With Italy's entry into the war, transit, concentration and labour camps were established throughout the country for Allied prisoners captured on the African fronts and in the Mediterranean. Some 70,000 military personnel were detained in Italy within three years, both British (including the various Commonwealth states) and to a lesser extent American.
Colle di Compito camp, located in the town of Capannori, was founded in July 1942 with camps in a marshy area. At the end of September, there were 3970 internees, divided as follows: 2224 British, 1737 South Africans, 3 Middle Easterners, 2 Indians, 3 Serbs and one of unspecified nationality. Delegates of the International Red Cross inspected the camp and denounced the poor conditions in which the prisoners were forced to live, such as overcrowding, lack of a sewage system, poor sanitation and infirmary, lack of books and leisure activities. The situation worsened with the presence of insects and mosquitoes that caused several cases of malaria, with at least 180 British people admitted to the military hospital in Lucca. On 2 September 1942, during an escape attempt, 24-year-old Briton Sidney Fawcett was killed by a sentry. The first autumn rains and the lack of water runoff caused the situation to worsen, combined with the lack of camp lighting and the absence of heating in the tents. It was decided to close the facility temporarily and the prisoners were transferred to other facilities by mid-November.

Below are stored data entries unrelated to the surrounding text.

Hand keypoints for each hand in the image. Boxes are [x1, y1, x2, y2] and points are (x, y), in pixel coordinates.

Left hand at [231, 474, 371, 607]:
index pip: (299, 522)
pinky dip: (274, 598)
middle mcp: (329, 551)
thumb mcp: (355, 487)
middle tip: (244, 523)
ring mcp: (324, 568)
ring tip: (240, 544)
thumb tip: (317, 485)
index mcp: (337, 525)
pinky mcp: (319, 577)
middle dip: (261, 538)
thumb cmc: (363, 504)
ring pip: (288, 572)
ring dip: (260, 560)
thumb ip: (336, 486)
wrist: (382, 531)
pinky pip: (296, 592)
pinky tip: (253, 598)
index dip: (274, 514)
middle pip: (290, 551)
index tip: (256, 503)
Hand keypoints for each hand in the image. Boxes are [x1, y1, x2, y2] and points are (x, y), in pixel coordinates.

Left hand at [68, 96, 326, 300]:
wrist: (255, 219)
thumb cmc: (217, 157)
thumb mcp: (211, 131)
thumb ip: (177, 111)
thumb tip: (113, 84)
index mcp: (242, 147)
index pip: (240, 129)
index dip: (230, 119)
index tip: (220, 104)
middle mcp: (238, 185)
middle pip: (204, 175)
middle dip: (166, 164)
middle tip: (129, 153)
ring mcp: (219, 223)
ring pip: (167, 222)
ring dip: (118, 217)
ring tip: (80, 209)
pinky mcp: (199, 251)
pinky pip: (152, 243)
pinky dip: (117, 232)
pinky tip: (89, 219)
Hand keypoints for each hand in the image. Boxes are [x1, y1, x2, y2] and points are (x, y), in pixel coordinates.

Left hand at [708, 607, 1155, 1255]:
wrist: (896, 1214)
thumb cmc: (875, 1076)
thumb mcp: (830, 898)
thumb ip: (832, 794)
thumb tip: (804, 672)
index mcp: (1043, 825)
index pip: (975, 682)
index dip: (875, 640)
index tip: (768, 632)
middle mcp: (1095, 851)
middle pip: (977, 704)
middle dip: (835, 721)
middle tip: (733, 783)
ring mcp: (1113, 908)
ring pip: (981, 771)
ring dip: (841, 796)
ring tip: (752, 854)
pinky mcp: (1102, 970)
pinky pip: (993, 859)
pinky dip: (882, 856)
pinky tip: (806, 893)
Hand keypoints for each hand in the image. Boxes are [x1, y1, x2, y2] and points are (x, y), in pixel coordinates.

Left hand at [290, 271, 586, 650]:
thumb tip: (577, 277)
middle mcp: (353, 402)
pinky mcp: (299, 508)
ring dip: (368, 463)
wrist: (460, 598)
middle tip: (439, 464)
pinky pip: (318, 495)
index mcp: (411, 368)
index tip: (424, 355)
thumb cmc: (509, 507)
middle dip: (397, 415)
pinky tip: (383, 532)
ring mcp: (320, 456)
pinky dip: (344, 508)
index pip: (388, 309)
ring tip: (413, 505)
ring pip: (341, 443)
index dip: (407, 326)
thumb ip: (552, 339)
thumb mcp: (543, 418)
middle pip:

The following year the camp was reactivated. With the Armistice of Cassibile it was plundered by the local population. Two days later, on 10 September 1943, Captain Massimo De Felice, Colonel Vincenzo Cione and Private Domenico Mastrippolito were killed by German forces for refusing to hand over British prisoners. The escape of these prisoners resulted in the emergence of helpers in the form of farmers and local people who provided shelter and protection, food and accommodation to the escaped Allied soldiers.
Later, the camp was re-used by the Italian Social Republic for the internment of civilians and held 250 to 300 people. The Republican National Guard and the T. M. Battalion 'Mirio Ferrari' played a management and surveillance role. Politicians, Jews and ordinary prisoners were interned here. In June 1944, following a machine-gun attack, the camp was definitively closed, and the internees transferred to Bagni di Lucca.